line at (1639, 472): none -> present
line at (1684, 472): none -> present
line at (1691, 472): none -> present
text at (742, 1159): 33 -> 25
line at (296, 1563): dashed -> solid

########################################

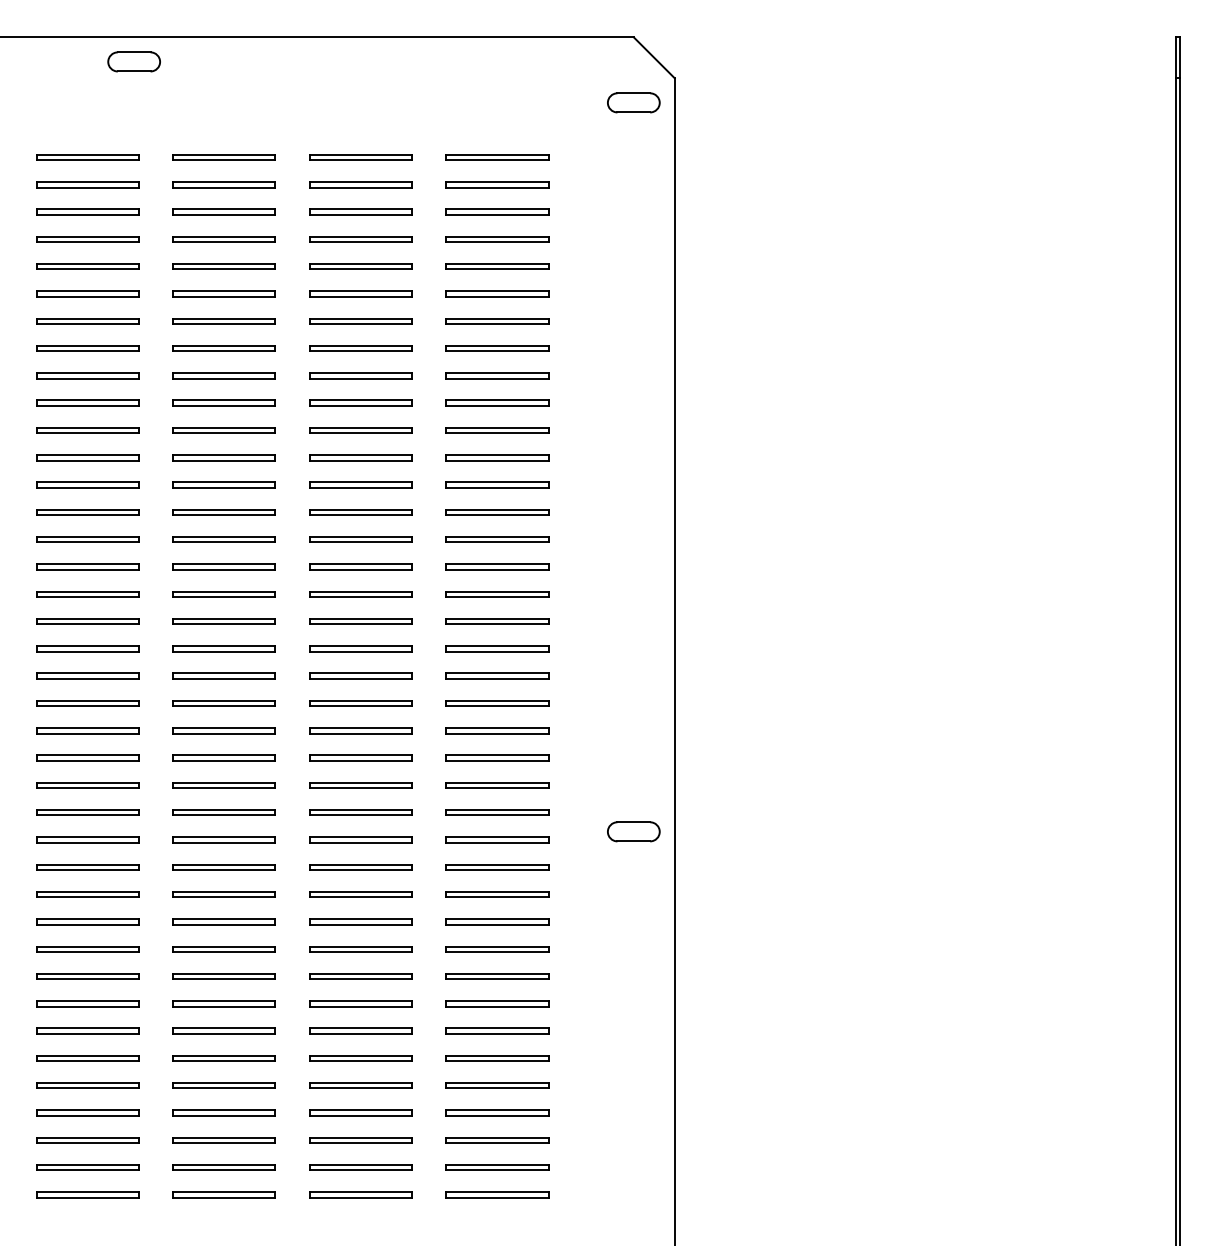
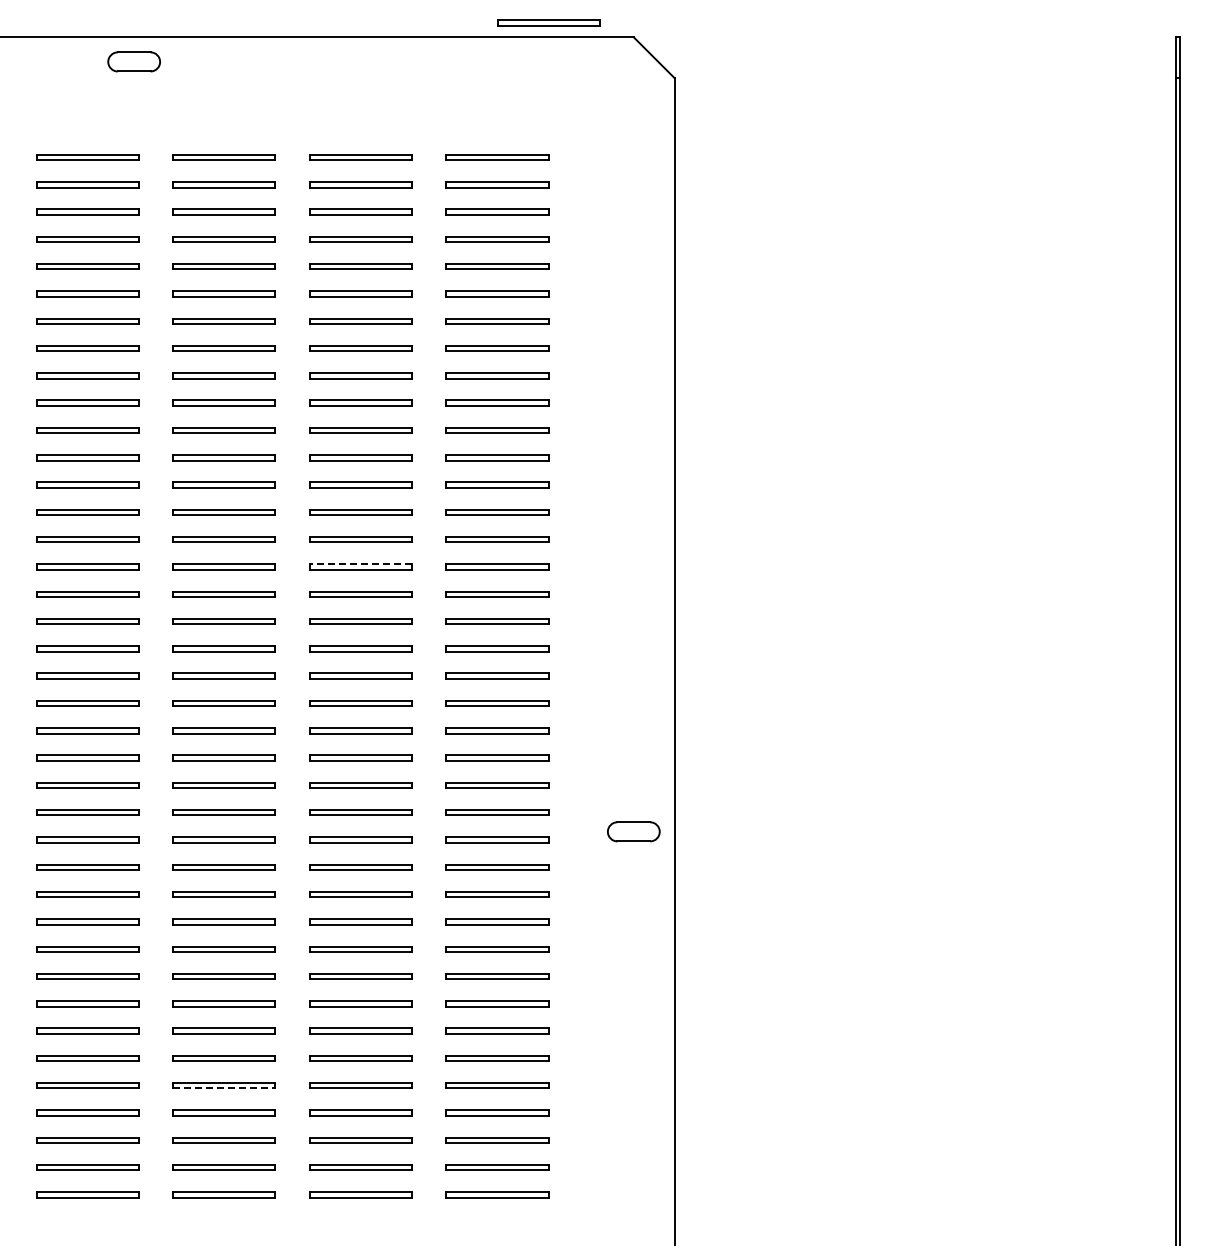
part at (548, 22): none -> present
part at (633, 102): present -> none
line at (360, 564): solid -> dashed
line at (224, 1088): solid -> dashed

########################################

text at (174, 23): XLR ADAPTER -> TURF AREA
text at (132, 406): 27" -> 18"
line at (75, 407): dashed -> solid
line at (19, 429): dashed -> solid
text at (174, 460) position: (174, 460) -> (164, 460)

########################################

**Goal of the exercise**
Recast the listing lines from the one containing "part at (548, 22): none -> present" through the one containing "line at (224, 1088): solid -> dashed", inclusive, as a numbered list with blank lines omitted.

**Response**
1. part at (548, 22): none -> present
2. part at (633, 102): present -> none
3. line at (360, 564): solid -> dashed
4. line at (224, 1088): solid -> dashed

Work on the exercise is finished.